- _Quoted passage_:
A lens magnifies one of the intact muslces to demonstrate that the muscle is comprised of individual fibers. Fibers are the individual cells of muscles. Each fiber has formed by the merging of of numerous myoblasts to form a syncetium with multiple nuclei. The fiber's plasma membrane is the sarcolemma, and the cytoplasm is the sarcoplasm. The sarcoplasm is packed with contractile elements termed myofibrils. The myofibrils have a striated pattern and the overall muscle has a striated appearance, if it is a voluntary muscle of vertebrate animals. All insect muscles are striated.

Myofibrils are the contractile units of the muscle and are organized into sarcomeres. Sarcomeres are defined at each end by a Z-band. From the Z-bands to the middle of the sarcomere are in sequence: I-bands, A-bands and a middle H-band.

The banding patterns arise from the organization within the sarcomere of two major protein filaments: thick myosin filaments surrounded by thin actin filaments. It is the interaction of the these filaments that results in contraction of the sarcomeres.

Actin filaments attach to the Z-bands. I-bands are regions that contain only actin. A-bands are regions that consist of overlapping actin and myosin. The H-band is a region that contains only myosin.


Scene 2 -- Sarcomere Structure

This scene shows a close-up view of the sarcomere structure at the level of actin and myosin and details of the organization of actin and myosin in the bands.


Scene 3 -- Sarcomere - Fibril Contraction

This scene illustrates the sliding filament rationale for muscle contraction. The actin filaments slide along the myosin filaments thus drawing the Z-bands toward the middle of the sarcomere, thus shortening the sarcomere. This is illustrated first with the sarcomere, then with a series of sarcomeres similar to the situation during contraction by a myofibril.

The scene then goes to the molecular detail of the actin and myosin to demonstrate the molecular events that occur during a sarcomere contraction.


Scene 4 -- Actin - Myosin Crosslinking

Details of actin and myosin are demonstrated relative to the sliding filaments. The scene opens with a view of the molecular relationships of actin and myosin related to the banding pattern.

Crosslinks are identified between the myosin and the actin. The crosslinks are part of the myosin filaments and link to sites on the actin. Myosin crosslinking occurs by a myosin head that is capable of conformational and positional changes. The myosin heads bind with binding-sites on the actin and undergo a conformational rearrangement that rotates the position of the head and slides the actin along the myosin. The head releases from the actin, rotates back to its original position, rebinds to the actin and repeats the cycle.  .


Scene 5 -- Crosslink Detail

This scene shows the crosslinks occuring repetitively.  Note that the myosin heads do not work in unison, but bind independently to the actin.  In this way, the actin cannot return to its "relaxed" conformation when any of the heads are going through their release phase since other myosin head units are still binding and exerting pull on the actin filaments.


Scene 6 -- Crosslink Biochemistry

This scene shows the sequence of biochemical events that occur during crosslinking and sliding of the actin filaments by the myosin heads.

The cycle starts with the myosin head charged with ATP. The myosin head contains ATPase, an enzyme that splits the high energy phosphate bond of adenosine triphosphate (ATP). ATP is bound to the head at the time of release from actin, and the bound ATP is hydrolyzed by ATPase to adenosine diphosphate (ADP) and inorganic phosphate (Pi). The resulting ADP and Pi remain associated with the myosin head.

To start the contraction cycle, the myosin head attaches loosely to actin, then releases Pi which causes tight actin binding.

After tight binding, proteins in the head undergo a conformational change that results in repositioning the angle of attachment of the myosin head to the actin. The shift to the new conformation pulls the actin along the myosin.

After pulling the actin, the head releases ADP, and binds a new molecule of ATP. This results in release of the head from the actin. The myosin head resumes its relaxed conformation and position, and the cycle is ready to repeat.

- _Problem statement_:
Name every sarcomere band mentioned in the muscle contraction text.

- _Entries provided_:
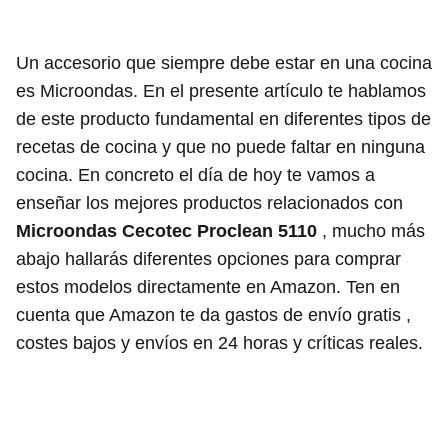
Un accesorio que siempre debe estar en una cocina
es Microondas. En el presente artículo te hablamos
de este producto fundamental en diferentes tipos de
recetas de cocina y que no puede faltar en ninguna
cocina. En concreto el día de hoy te vamos a
enseñar los mejores productos relacionados con
Microondas Cecotec Proclean 5110
, mucho más
abajo hallarás diferentes opciones para comprar
estos modelos directamente en Amazon. Ten en
cuenta que Amazon te da gastos de envío gratis ,
costes bajos y envíos en 24 horas y críticas reales.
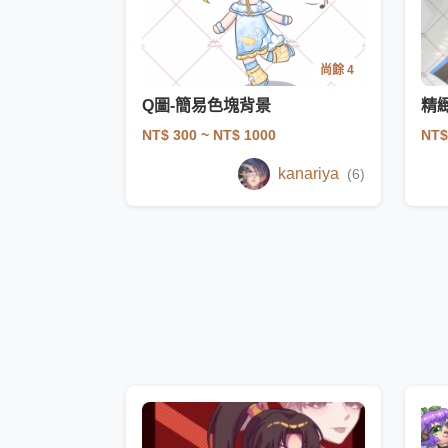
尚餘 4
Q圖-簡易色塊背景
精
NT$ 300
~ NT$ 1000
NT$
kanariya
(6)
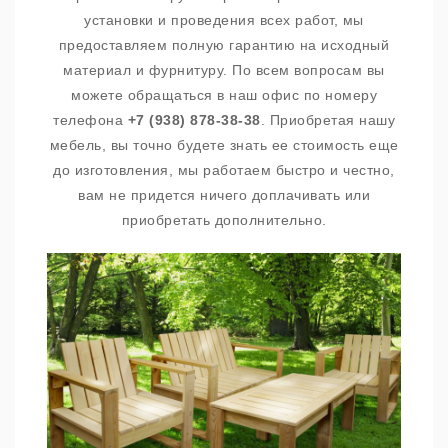
установки и проведения всех работ, мы
предоставляем полную гарантию на исходный
материал и фурнитуру. По всем вопросам вы
можете обращаться в наш офис по номеру
телефона
+7 (938) 878-38-38
. Приобретая нашу
мебель, вы точно будете знать ее стоимость еще
до изготовления, мы работаем быстро и честно,
вам не придется ничего доплачивать или
приобретать дополнительно.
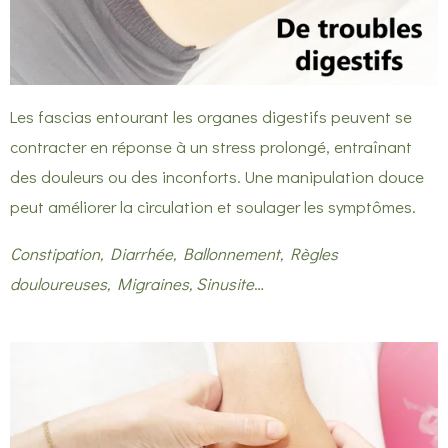
Les fascias entourant les organes digestifs peuvent se
contracter en réponse à un stress prolongé, entraînant
des douleurs ou des inconforts. Une manipulation douce
peut améliorer la circulation et soulager les symptômes.
Constipation, Diarrhée, Ballonnement, Règles
douloureuses, Migraines, Sinusite
…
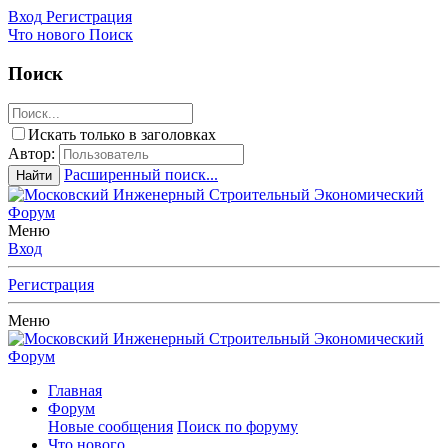
Вход
Регистрация
Что нового
Поиск
Поиск
Искать только в заголовках
Автор:
Расширенный поиск...
Найти
Меню
Вход
Регистрация
Меню
Главная
Форум
Новые сообщения
Поиск по форуму
Что нового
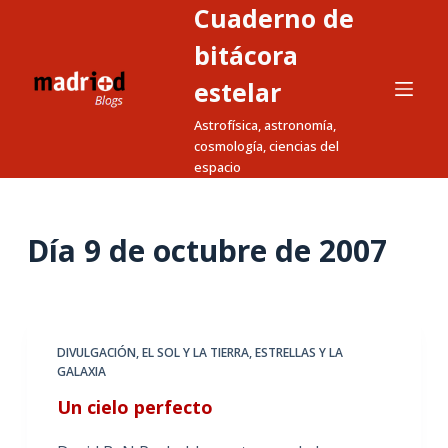
Cuaderno de
S
a
bitácora
l
estelar
t
Astrofísica, astronomía,
a
cosmología, ciencias del
r
espacio
a
l
c
Día
9 de octubre de 2007
o
n
t
e
DIVULGACIÓN
,
EL SOL Y LA TIERRA
,
ESTRELLAS Y LA
n
GALAXIA
i
Un cielo perfecto
d
o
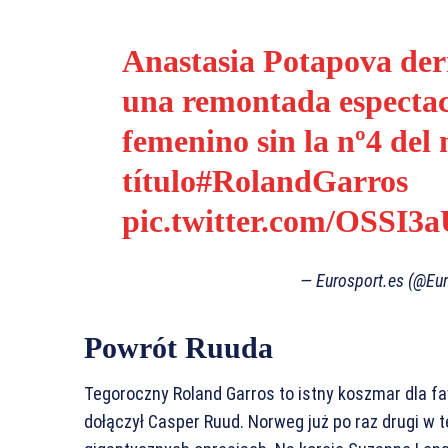
Anastasia Potapova der
una remontada espectac
femenino sin la nº4 del
título
#RolandGarros
pic.twitter.com/OSSI3
— Eurosport.es (@Eu
Powrót Ruuda
Tegoroczny Roland Garros to istny koszmar dla fa
dołączył Casper Ruud. Norweg już po raz drugi w t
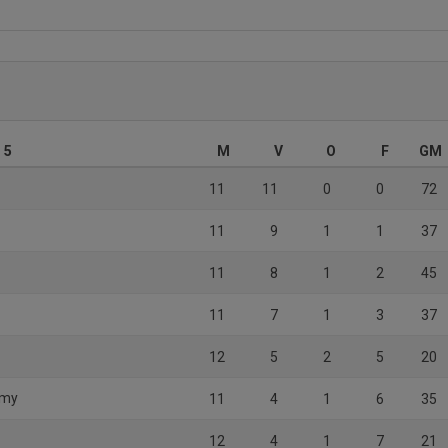
 5
M
V
O
F
GM
11
11
0
0
72
11
9
1
1
37
11
8
1
2
45
11
7
1
3
37
12
5
2
5
20
emy
11
4
1
6
35
12
4
1
7
21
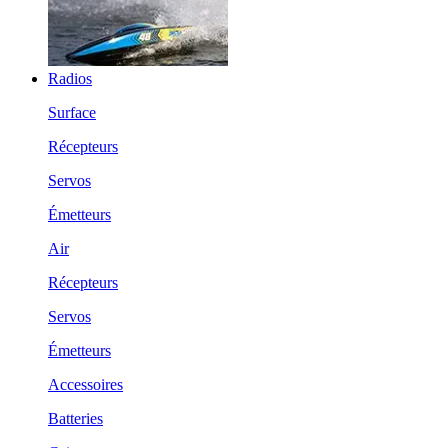
Radios
Surface
Récepteurs
Servos
Émetteurs
Air
Récepteurs
Servos
Émetteurs
Accessoires
Batteries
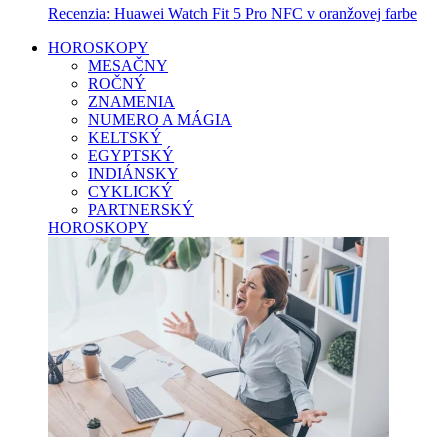
Recenzia: Huawei Watch Fit 5 Pro NFC v oranžovej farbe
HOROSKOPY
MESAČNY
ROČNÝ
ZNAMENIA
NUMERO A MÁGIA
KELTSKÝ
EGYPTSKÝ
INDIÁNSKY
CYKLICKÝ
PARTNERSKÝ
HOROSKOPY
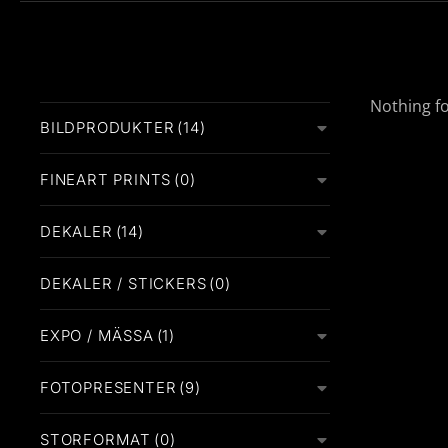
Nothing f
BILDPRODUKTER
(14)
FINEART PRINTS
(0)
DEKALER
(14)
DEKALER / STICKERS
(0)
EXPO / MÄSSA
(1)
FOTOPRESENTER
(9)
STORFORMAT
(0)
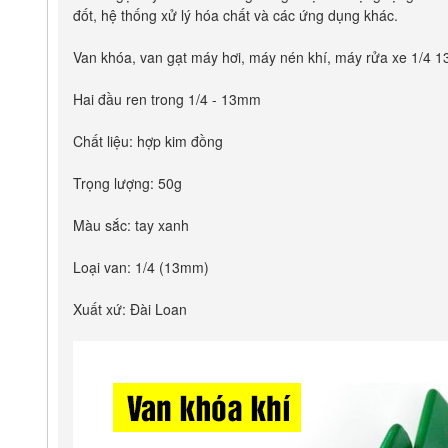
đốt, hệ thống xử lý hóa chất và các ứng dụng khác.
Van khóa, van gạt máy hơi, máy nén khí, máy rửa xe 1/4 1
Hai đầu ren trong 1/4 - 13mm
Chất liệu: hợp kim đồng
Trọng lượng: 50g
Màu sắc: tay xanh
Loại van: 1/4 (13mm)
Xuất xứ: Đài Loan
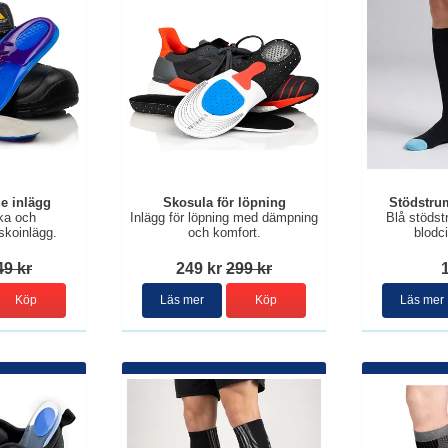
e inlägg
Skosula för löpning
Stödstrum
ka och
Inlägg för löpning med dämpning
Blå stöds
koinlägg.
och komfort.
blodci
49 kr
249 kr
299 kr
Köp
Läs mer
Köp
Läs mer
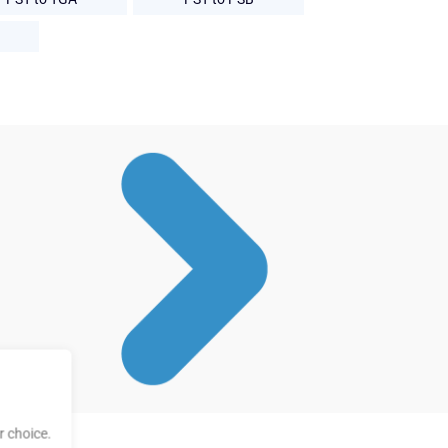
 choice.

- _Written response_:
Z-band, I-band, A-band, H-band